**Data extract**

# # #

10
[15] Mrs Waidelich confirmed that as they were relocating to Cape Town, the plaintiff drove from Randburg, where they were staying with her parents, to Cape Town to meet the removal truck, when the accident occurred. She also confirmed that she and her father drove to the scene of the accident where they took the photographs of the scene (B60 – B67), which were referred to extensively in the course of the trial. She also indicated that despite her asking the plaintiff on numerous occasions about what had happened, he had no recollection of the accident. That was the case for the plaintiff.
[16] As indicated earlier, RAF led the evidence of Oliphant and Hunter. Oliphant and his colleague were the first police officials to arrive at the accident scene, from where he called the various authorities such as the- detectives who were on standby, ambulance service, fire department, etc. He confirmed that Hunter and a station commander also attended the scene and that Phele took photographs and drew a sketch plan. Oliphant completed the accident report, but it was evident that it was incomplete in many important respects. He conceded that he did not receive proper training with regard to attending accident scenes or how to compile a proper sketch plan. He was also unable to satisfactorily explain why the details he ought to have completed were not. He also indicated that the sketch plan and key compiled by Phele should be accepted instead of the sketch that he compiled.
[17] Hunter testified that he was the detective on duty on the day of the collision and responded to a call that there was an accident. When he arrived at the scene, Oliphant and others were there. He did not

# # #

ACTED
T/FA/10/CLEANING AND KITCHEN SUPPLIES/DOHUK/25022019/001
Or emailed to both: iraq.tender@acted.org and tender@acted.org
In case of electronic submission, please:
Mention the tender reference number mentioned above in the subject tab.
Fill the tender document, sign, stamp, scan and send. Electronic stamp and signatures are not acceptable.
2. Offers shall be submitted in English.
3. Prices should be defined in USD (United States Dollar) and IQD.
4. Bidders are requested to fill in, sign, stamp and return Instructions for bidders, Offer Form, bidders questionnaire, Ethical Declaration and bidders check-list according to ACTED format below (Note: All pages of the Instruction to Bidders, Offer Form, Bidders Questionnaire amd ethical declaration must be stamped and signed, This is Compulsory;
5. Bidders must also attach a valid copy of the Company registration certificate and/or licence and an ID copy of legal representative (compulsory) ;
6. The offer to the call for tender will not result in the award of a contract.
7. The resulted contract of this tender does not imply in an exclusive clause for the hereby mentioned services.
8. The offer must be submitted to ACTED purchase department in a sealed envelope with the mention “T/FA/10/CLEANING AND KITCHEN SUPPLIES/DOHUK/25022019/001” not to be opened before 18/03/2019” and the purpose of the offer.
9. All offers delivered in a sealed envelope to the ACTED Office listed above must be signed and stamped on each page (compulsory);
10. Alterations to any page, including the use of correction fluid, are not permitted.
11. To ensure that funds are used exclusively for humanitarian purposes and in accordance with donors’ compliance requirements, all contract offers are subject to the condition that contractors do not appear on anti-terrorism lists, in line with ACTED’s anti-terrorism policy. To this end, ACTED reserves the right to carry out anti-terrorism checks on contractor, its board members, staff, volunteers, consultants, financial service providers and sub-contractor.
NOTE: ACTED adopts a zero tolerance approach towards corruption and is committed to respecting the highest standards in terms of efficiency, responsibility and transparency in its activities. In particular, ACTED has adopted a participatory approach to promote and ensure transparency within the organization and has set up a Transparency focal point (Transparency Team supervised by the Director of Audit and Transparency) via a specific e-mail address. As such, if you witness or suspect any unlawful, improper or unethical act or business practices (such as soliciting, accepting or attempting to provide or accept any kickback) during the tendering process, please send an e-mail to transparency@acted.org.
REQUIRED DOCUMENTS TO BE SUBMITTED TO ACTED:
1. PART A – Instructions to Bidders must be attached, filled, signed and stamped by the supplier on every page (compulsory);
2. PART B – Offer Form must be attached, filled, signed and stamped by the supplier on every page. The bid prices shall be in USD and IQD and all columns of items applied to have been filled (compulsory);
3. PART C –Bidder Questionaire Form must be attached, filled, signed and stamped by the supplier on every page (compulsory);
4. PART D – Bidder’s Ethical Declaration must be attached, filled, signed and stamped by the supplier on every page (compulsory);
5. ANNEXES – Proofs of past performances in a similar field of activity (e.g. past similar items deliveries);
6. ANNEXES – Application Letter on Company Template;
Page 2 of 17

# # #

**Directions**
Where the string "CLEANING" appears in a line of the entries, that line counts; state the total number of such lines and nothing else.

**Result of the exercise**
2